Problem 1 - In the forum thread on C++ executor contention, rewrite the paragraph beginning "In addition, the definition" as a short bulleted list that keeps its main points.

Supplied text -
----------

For (3), the library would need to walk the system topology and ask if components are "not being used by somebody else," but what that means relates to (1) and (2).

mhoemmen commented 4 years ago

This "contention" thing feels too much like an operating system thing, and not a thing about which C++ can say something meaningful. Many operating systems run multiple processes written in different programming languages (or different versions of the same language) that share hardware. How can C++ reach outside of its process into the operating system and ask it whether other processes are running on those hardware? That almost feels like a security risk. Is a core "contended" if the operating system occasionally runs an I/O process on it?

This also feels too tied to specific hardware. Some CPUs (e.g., those with a "barrel" processor) only run efficiently if many independent threads or processes share them. Does that make them "contended"? What if the number of threads that a barrel processor can serve at once is a hardware implementation detail that users can't see? What if the OS can spin up a coprocessor if the system load is high, but may choose not to do so if the computer is too hot?

In addition, the definition of "contention" is tied to the workload. What if most of the threads are blocked on I/O, leaving the core mostly free to do work? If the tasks are memory bandwidth - bound, then it may be necessary to undersubscribe the cores in order to get good performance.

I still think this "find uncontended resources" feature could be useful inside a process. The BLAS library example above would be immediately useful to us. I have a PhD dissertation by Heidi Pan in mind that nests a sparse QR factorization with BLAS library calls. She solved the problem with a common low-level run-time environment that the different programming models (Pthreads and OpenMP) would need to share. I think the C++ way of solving this problem would be to pass in a nested executor, but C++ still needs to interoperate with opaque libraries that aren't executor-aware.

AerialMantis commented 4 years ago

Sorry, I'm so late in replying to this.

This "contention" thing feels too much like an operating system thing, and not a thing about which C++ can say something meaningful. Many operating systems run multiple processes written in different programming languages (or different versions of the same language) that share hardware. How can C++ reach outside of its process into the operating system and ask it whether other processes are running on those hardware? That almost feels like a security risk. Is a core "contended" if the operating system occasionally runs an I/O process on it?

I agree, I think it makes sense for us to limit the definition for contention to the current process. Going beyond the this would require support at the OS level and as you mentioned it may not always be possible to give an accurate answer and it could introduce potential security risks.

So this just leaves representing contention between different C++ executors and between a C++ executor and a third-party programming model.

I'm thinking of a specific example that we care about. Suppose I have an application that uses OpenMP. I would like to call an opaque library either inside or outside my OpenMP parallel regions, and I want the library to use any available parallel resources. The library might want to spin up its own threads, using some programming model other than OpenMP. However, there's no interface for me to give the library a nested executor. (I'm imagining a BLAS library -- this relates to our linear algebra proposal a bit, since the typical way vendors would initially implement it is by wrapping their existing BLAS library.)

...

----------

Stored data entries:
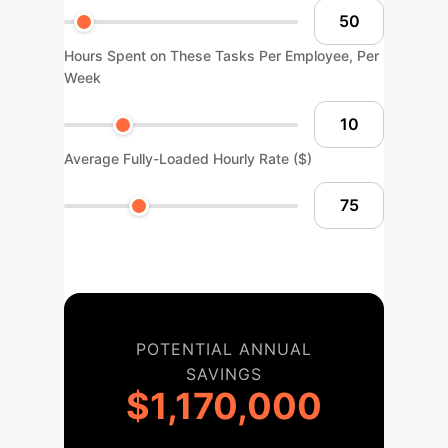
Hours Spent on These Tasks Per Employee, Per
Week
Average Fully-Loaded Hourly Rate ($)
POTENTIAL ANNUAL
SAVINGS
$1,170,000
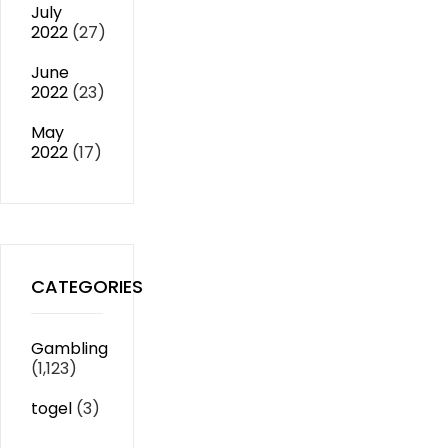
July
2022
(27)
June
2022
(23)
May
2022
(17)
CATEGORIES
Gambling
(1,123)
togel
(3)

----------

Problem 2 - Please recast every line of the stored data entries rows as a JSON list of strings, one string per line, omitting blank lines and leaving the pictures out.

Written answer 1 -
- What counts as "contention" depends on the workload.
- If most threads are blocked on I/O, the core may be left mostly free to do work.
- When tasks are memory-bandwidth-bound, the cores may need to be undersubscribed to get good performance.

Written answer 2 -
[
  "Hours Spent on These Tasks Per Employee, Per",
  "Week",
  "Average Fully-Loaded Hourly Rate ($)",
  "POTENTIAL ANNUAL",
  "SAVINGS",
  "$1,170,000",
  "July",
  "2022",
  "(27)",
  "June",
  "2022",
  "(23)",
  "May",
  "2022",
  "(17)",
  "CATEGORIES",
  "Gambling",
  "(1,123)",
  "togel",
  "(3)"
]